When it launched, Hungryroot shipped its meals only to customers east of the Mississippi. Now, the startup has two production facilities - one in Queens, New York, and another in California - and ships nationwide. In total, Hungryroot has 35 employees working on the production side, and five on the corporate side of the company.
Instead of competing with companies like Blue Apron or Seamless, which respectively tackle the grocery and restaurant delivery markets, McKean says he's more interested in taking on the packaged food segment - the frozen meals you see in your grocery store, for example.
Hunryroot uses a technology called "modified atmosphere packaging" to extend its food's shelf life to 14 days. "We're able to offer a fresh option in a category that's essentially defined by frozen options sold in grocery stores," McKean told us earlier this year.
"Convenience food is the category we're trying to disrupt. The premise is quick and easy to cook, ready to eat, and shelf-stable. It's canned soup, chemically preserved foods," McKean says. "Why is convenience food such crap? If you manufacture on day zero, your customer buys on day 14 on average. You can't do a fresh option. We want to be the first fresh, all-natural convenience food option. It's crazy that that doesn't exist."

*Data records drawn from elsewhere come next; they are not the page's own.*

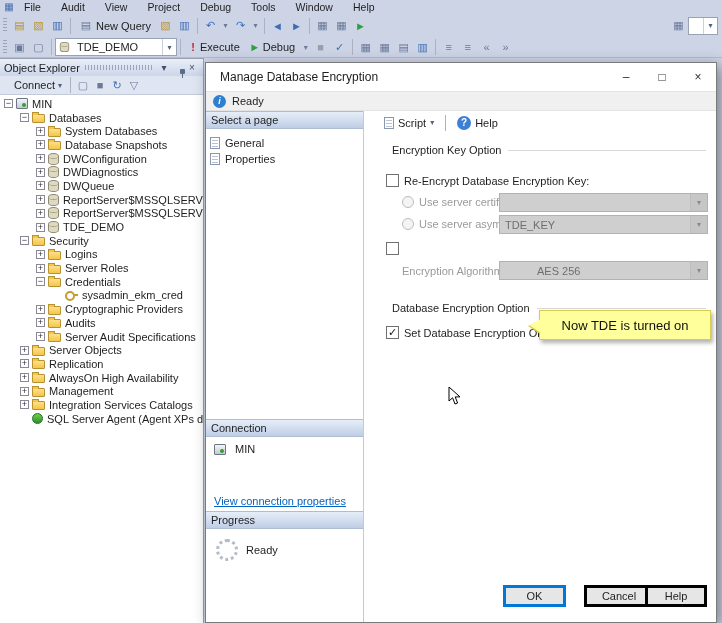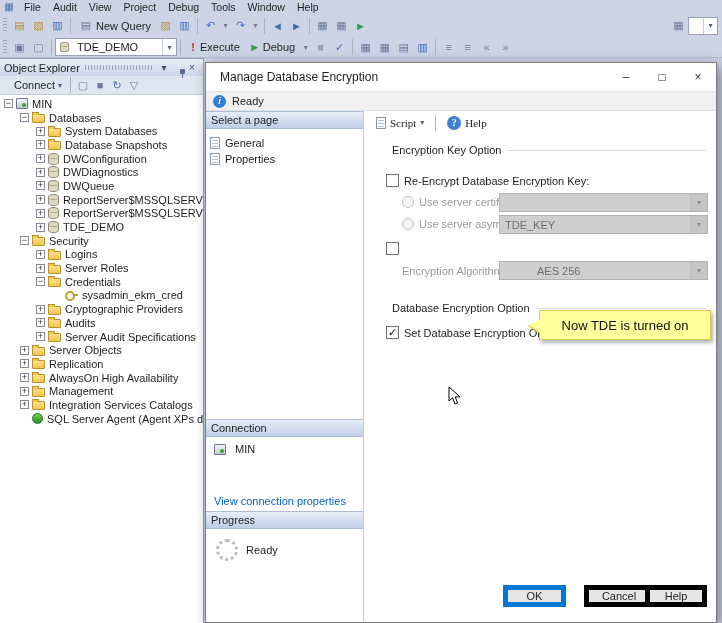--- a/index.html
+++ b/index.html
@@ -105,7 +105,7 @@
 
   <div class="menubar">
     <span class="app-ico">▦</span>
-    <span style="display:flex;">
+    <span style="display:flex;gap:8px;">
         <span class="menu-item">File</span>
         <span class="menu-item">Audit</span>
         <span class="menu-item">View</span>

McKean is right - there aren't many companies doing what Hungryroot wants to do. The most comparable company to Hungryroot may be Hampton Creek, the Khosla-backed, eggless food product startup that came under fire earlier this year when a Business Insider investigation revealed that the company used shoddy science, or ignored science completely, stretched the truth when labeling samples, and created an uncomfortable and unsafe work environment, partly in an effort to meet production deadlines. Prepared foods are ripe for disruption.
A better cookie dough
When you open a container of Hungryroot's cookie dough, it looks pretty much like any other cookie dough you've bought in a store before, or made yourself.The cookie dough itself is a sweet batter dotted with chocolate chips. Eaten raw out of the container, you could easily confuse it for a less-healthy cookie dough batter.
But its ingredients include all-vegan, largely plant-based ingredients: chickpeas, sweet potato, almond butter, sesame tahini, maple syrup, organic cane sugar, vanilla extract, baking powder, baking soda, sea salt, and vegan chocolate chips.
When cooked, the cookies look like normal chocolate chip cookies. They taste a little gooier and softer, and it's clear that they're not exactly your grandma's chocolate chip cookies, but they are convincing in both taste and appearance.
McKean got his ideas for his desserts from vegan restaurants and vegan recipes online - the chickpea cookie dough recipe came from a vegan recipe he found online. "Everything we're selling exists somewhere. We haven't really invented all this crazy stuff," he told Business Insider.
"We're not trying to be a vegan company. I think what's important about our food is the taste. I could care less if someone goes and after eating our product, the next day they go and eat a steak," McKean says. "I'm not vegetarian, I'm not vegan. I love the fact that my diet has become 60, 70, maybe 80% vegan. Lots of vegan foods aren't enjoyed by non-vegans - yet they're incredibly delicious."